• [WORK REQUEST A]
Name each thing that principals requested, according to the article on Midland ISD trustee Matt Friez's campus visits.
• [WORK REQUEST B]
Reproduce the part of the article on Midland ISD trustee Matt Friez's campus visits between "Photo credit: Alamo" and "staff are facing.", inclusive.

Photo credit: Alamo Junior High Facebook page / MISD Trustee Matt Friez (top-left corner) on a classroom visit. The Permian Press sat down with Friez to discuss his campus walkthroughs. Since becoming a trustee last year, he has visited campuses across the district, often sharing what he sees on his Facebook page. We asked what he’s hearing from campus leaders.

Midland ISD trustees often hear about district-wide trends, but much of the most valuable insight comes from what’s happening inside classrooms. Friez has visited approximately 25 of the district’s 40 campuses this past year, spending up to two hours at each one, and developing relationships with campus leaders. He talks with principals and listens to what teachers and staff are facing.

“I want the community to know that this board is serious about supporting methods that work and that every initiative we champion is grounded in data and research,” he said.

Friez, a board-certified hematopathologist who uses evidence-based practices in his work, is seeking data-driven approaches to strengthen day-to-day teaching, support teachers, and improve student outcomes. Despite the hours he spends away from his business conducting these visits, Friez values the time because he sees how they help inform board-level discussions and the district’s broader improvement efforts.

“When I ran for the Midland ISD Board, I made a simple promise to bring evidence-based practices that add real value to education and improve student outcomes,” Friez said. “Research, not rhetoric, should guide how we lead schools.”

Through these visits, Friez has heard principals request clearer expectations for walkthroughs, more hands-on support, and stronger tools to manage discipline. He said the purpose of these visits is not evaluation, but understanding. “I just try to listen first,” he noted.

• [EXTRACTED RECORDS]
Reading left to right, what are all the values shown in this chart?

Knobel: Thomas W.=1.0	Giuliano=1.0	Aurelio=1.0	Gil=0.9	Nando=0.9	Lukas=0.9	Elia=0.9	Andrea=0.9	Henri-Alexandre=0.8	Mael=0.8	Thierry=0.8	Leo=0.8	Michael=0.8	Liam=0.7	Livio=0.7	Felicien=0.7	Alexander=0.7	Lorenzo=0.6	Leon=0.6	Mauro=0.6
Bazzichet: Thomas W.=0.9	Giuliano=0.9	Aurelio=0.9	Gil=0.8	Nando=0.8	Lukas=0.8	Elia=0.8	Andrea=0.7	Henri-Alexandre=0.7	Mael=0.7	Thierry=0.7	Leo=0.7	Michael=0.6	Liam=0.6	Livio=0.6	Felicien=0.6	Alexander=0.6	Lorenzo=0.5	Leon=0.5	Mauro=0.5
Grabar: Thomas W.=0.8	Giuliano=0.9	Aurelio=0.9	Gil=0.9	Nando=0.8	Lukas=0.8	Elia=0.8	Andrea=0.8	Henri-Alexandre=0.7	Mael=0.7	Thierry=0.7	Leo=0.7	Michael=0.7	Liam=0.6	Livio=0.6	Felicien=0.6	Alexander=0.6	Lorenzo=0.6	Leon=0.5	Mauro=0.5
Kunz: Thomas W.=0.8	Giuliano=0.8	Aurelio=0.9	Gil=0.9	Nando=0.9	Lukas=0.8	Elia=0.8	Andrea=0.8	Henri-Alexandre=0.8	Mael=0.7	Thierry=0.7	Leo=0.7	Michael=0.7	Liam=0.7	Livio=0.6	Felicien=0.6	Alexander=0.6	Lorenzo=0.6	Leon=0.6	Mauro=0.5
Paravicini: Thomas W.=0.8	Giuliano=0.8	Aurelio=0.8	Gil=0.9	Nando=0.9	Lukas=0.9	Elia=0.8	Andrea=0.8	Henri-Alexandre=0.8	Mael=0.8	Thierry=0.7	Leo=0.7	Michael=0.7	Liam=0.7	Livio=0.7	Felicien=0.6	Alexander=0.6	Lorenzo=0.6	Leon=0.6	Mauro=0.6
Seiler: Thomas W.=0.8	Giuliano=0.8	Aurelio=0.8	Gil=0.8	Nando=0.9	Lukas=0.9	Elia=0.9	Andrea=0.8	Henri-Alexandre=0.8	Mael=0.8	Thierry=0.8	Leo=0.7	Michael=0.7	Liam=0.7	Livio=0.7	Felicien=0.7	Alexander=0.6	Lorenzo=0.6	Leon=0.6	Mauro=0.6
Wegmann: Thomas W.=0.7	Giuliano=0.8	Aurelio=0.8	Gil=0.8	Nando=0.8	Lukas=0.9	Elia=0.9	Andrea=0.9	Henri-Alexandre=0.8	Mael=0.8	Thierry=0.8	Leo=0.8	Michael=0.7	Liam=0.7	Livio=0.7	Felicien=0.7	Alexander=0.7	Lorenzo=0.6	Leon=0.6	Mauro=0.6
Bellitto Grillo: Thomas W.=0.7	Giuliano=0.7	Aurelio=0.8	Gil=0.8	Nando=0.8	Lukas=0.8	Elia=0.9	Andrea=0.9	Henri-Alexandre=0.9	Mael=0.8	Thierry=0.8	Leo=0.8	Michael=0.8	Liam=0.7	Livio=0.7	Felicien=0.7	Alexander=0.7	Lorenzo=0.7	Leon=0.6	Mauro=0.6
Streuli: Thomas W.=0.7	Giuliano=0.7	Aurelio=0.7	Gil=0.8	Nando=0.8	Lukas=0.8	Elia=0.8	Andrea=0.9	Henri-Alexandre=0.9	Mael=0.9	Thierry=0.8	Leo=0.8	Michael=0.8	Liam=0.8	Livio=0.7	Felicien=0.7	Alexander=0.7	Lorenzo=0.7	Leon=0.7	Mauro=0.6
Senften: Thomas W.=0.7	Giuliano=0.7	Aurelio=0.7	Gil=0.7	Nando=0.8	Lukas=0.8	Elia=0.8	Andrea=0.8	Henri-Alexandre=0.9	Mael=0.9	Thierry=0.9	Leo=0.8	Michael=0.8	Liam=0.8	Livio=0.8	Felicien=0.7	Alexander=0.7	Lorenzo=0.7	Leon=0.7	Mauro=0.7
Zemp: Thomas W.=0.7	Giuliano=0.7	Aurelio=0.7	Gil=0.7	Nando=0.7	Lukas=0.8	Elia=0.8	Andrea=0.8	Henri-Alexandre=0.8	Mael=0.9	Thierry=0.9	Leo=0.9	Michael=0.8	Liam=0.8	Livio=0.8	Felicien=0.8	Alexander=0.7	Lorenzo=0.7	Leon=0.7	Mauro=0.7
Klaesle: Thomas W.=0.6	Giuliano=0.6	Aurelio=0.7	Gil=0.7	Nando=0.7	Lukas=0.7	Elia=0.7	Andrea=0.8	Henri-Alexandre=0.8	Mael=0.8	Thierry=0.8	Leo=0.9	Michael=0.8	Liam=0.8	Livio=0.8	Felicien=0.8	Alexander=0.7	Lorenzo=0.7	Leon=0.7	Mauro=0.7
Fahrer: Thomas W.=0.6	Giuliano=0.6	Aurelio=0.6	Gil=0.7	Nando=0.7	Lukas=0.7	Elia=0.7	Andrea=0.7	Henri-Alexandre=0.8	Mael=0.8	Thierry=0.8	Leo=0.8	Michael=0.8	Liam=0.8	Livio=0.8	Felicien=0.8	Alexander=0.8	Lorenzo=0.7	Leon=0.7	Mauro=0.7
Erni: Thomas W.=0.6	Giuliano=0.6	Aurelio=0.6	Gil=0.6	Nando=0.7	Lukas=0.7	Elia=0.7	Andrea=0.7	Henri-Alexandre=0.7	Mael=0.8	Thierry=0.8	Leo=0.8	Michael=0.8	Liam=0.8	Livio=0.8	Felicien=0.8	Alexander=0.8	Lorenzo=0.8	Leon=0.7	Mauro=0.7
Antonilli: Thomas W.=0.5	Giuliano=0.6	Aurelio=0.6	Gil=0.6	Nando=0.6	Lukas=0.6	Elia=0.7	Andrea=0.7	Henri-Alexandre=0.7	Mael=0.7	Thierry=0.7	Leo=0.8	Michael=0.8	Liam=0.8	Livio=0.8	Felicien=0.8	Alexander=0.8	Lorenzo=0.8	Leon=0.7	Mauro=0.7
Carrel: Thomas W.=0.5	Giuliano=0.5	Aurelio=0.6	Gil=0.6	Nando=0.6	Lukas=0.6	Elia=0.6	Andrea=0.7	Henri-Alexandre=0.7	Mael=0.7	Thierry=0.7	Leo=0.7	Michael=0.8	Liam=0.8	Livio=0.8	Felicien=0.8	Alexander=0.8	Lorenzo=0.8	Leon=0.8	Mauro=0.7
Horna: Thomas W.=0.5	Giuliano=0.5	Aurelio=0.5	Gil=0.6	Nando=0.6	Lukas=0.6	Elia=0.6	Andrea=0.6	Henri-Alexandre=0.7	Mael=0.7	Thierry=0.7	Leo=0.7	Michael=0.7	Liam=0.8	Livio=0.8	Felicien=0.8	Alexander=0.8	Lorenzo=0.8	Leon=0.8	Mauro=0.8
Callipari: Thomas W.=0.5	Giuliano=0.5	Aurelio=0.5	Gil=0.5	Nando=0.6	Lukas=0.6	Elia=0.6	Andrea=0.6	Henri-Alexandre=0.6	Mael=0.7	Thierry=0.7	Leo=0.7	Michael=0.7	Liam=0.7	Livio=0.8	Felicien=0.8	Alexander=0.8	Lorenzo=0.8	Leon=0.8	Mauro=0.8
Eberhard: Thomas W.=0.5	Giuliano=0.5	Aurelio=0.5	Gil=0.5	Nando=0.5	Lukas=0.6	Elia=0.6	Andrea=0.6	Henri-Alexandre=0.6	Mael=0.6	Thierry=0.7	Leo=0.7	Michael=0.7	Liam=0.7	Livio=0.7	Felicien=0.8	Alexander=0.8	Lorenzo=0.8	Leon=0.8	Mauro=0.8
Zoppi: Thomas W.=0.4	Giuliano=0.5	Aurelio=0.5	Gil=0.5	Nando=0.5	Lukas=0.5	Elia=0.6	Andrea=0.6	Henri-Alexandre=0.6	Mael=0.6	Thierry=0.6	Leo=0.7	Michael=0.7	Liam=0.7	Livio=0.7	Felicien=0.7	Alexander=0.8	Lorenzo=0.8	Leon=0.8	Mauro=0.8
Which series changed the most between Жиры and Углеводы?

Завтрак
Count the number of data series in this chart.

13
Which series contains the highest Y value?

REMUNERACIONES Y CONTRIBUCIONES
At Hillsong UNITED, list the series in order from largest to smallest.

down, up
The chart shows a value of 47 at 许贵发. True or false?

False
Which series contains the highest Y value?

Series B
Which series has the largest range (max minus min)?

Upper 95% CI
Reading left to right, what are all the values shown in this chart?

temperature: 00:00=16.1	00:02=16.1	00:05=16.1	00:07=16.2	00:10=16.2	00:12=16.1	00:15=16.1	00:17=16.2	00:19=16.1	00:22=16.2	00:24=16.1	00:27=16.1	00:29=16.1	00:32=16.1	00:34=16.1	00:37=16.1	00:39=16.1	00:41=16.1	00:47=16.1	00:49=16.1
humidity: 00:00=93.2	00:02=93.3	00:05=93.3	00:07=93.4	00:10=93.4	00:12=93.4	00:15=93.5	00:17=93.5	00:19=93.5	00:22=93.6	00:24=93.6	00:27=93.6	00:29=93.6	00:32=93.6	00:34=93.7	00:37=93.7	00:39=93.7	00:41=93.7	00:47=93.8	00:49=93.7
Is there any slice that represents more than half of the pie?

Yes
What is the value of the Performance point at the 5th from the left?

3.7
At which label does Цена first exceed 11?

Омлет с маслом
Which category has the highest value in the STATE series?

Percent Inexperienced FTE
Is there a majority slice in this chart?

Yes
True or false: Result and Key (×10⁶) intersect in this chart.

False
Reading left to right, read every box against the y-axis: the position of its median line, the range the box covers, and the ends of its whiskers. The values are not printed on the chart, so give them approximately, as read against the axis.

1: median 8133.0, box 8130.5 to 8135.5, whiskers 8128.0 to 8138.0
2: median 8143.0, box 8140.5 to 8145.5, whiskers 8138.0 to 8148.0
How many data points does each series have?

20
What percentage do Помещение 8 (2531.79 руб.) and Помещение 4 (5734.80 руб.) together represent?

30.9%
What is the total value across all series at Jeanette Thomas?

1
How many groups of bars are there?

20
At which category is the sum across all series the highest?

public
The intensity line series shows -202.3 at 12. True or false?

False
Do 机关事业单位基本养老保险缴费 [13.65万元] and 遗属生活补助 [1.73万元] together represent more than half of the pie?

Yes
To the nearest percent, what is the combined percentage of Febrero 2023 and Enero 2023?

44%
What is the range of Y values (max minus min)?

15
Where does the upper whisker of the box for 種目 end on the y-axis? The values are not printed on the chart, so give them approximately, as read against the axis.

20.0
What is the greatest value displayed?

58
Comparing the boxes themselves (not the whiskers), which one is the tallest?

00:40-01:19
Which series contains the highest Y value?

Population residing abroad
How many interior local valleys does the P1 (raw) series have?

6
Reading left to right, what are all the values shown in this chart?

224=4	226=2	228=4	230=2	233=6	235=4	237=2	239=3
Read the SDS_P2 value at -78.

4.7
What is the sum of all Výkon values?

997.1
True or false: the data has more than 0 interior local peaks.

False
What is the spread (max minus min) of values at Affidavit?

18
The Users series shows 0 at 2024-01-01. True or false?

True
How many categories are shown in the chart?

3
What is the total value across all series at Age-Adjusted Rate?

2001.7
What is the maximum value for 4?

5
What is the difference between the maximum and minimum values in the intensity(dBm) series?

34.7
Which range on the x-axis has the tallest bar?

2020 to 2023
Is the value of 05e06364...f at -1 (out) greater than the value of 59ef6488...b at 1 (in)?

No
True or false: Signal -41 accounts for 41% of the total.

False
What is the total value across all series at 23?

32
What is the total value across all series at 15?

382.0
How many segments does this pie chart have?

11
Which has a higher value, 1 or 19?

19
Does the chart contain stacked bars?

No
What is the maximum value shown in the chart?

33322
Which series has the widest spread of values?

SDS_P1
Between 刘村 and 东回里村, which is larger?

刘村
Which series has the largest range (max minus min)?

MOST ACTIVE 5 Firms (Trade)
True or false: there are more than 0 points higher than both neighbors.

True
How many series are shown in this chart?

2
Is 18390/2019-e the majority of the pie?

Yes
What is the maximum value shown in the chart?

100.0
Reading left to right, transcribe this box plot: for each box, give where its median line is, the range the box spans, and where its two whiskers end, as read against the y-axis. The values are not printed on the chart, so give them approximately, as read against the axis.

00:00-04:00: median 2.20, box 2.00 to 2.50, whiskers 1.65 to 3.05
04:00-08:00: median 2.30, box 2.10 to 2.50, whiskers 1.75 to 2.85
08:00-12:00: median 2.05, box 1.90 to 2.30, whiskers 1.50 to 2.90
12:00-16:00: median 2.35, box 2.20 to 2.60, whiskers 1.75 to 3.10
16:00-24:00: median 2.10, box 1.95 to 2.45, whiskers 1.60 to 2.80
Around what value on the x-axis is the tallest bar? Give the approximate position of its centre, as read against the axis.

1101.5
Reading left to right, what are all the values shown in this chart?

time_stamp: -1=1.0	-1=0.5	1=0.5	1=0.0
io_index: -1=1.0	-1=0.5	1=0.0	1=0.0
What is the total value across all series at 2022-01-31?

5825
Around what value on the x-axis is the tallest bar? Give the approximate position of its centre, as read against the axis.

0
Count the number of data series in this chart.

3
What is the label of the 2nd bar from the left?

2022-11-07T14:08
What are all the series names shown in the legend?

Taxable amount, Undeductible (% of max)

• [WRITTEN RESPONSE A]
- Clearer expectations for walkthroughs
- More hands-on support
- Stronger tools to manage discipline

• [WRITTEN RESPONSE B]
Photo credit: Alamo Junior High Facebook page / MISD Trustee Matt Friez (top-left corner) on a classroom visit. The Permian Press sat down with Friez to discuss his campus walkthroughs. Since becoming a trustee last year, he has visited campuses across the district, often sharing what he sees on his Facebook page. We asked what he’s hearing from campus leaders.

Midland ISD trustees often hear about district-wide trends, but much of the most valuable insight comes from what’s happening inside classrooms. Friez has visited approximately 25 of the district’s 40 campuses this past year, spending up to two hours at each one, and developing relationships with campus leaders. He talks with principals and listens to what teachers and staff are facing.